# Assassins Creed Aspect Ratio Problem !



## Alok (Jun 28, 2011)

Hi !
I am playing Assassins Creed 1.
PC is not so strong. So to keep good fps i had to lower resolution to 1024x768
I have 22" monitor with  1366x768 native resolution.

Problem:
When i play game there is a black bar at bottom as well as up of screen. Seems like a movie. I don't like this thing.

Is there a way to maintain full aspect ratio along my widescreen ??


----------



## gameranand (Jun 28, 2011)

I also had similar problem but with AC 2. Well in game settings don't offer this but there are some mods out there to rectify this problem.


----------



## vamsi_krishna (Jun 28, 2011)

AC,AC2 are designed to run at a 16:9 ratio. They say they did this to give the same experience to every player. Although some say that they are quite lazy to port a 16:9 console game to PC monitors. Anyways, If you are running at a resolution which is not 16:9, you will get a letterboxed image. Use any of these resolutions to avoid a letterboxed image. 1280x720, 1280x768, 1280x800, 1440x900, 1680x1050, 1920x1080, 1920x1200.

I had the same problem when I was playing this game. Back in 2008. With a inane graphic card. Follow the thread below and you will be good to go.

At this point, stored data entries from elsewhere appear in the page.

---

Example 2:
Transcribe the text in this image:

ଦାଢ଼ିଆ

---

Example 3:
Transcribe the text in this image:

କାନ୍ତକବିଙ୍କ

Widescreen Gaming Forum &bull; View topic - Assassin's Creed ... in TripleHead ...


----------



## Ethan_Hunt (Jun 28, 2011)

Technically, 1366x768 is a 16:9 aspect ratio. Whereas, 1024x768 isn't. If you're GPU allows full screen scaling, then you could use that feature to fit the image to full screen. However, the image would be stretched and wouldn't look appealing. So it's best to leave it with those black borders, if you're not running it on a 16:9 native aspect ratio.


----------



## Alok (Jun 28, 2011)

Thanx

@vasmi_krishna link was useful.

I tried aspect ratio tool from widescreengaming.com
it helps , but it also makes hud more wide -for good fps i can compromise with it.


----------



## tkin (Jun 28, 2011)

Kola2842 said:


> Hi !
> I am playing Assassins Creed 1.
> PC is not so strong. So to keep good fps i had to lower resolution to 1024x768
> I have 22" monitor with  1366x768 native resolution.
> ...


No, its a console port and you have to live with it. Only 16:9 monitor will work properly with it.


----------



## Alok (Jun 28, 2011)

tkin said:


> No, its a console port and you have to live with it. Only 16:9 monitor will work properly with it.

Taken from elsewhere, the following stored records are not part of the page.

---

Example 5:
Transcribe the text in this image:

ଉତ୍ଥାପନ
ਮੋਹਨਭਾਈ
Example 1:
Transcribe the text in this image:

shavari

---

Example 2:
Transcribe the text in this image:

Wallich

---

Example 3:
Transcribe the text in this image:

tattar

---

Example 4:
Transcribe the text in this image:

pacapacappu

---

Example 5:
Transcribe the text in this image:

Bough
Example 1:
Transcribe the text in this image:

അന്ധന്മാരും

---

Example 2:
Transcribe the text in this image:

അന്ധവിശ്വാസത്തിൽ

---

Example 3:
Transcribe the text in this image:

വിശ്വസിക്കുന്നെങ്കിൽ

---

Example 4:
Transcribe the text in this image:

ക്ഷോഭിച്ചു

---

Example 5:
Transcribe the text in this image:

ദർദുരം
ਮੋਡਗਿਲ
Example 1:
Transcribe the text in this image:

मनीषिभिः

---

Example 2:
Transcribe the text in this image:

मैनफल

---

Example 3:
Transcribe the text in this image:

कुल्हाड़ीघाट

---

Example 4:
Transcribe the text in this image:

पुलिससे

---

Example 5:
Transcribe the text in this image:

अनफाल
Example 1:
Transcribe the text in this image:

you don't noticed that my monitor is 1366x768 means it is16:9 but i lowered resolution to 1024by768 for good fps.
Btw problem is solved tool in above link did the job.


----------



## tkin (Jun 28, 2011)

Kola2842 said:


> you don't noticed that my monitor is 1366x768 means it is16:9 but i lowered resolution to 1024by768 for good fps.
> Btw problem is solved tool in above link did the job.


Same analogy, the game resolution and the monitor should both have 16:9 ratio. Anyway glad it worked out for you.


----------



## Alok (Jun 28, 2011)

^^btw as u are a senior member than me-thanx to response the thread.


----------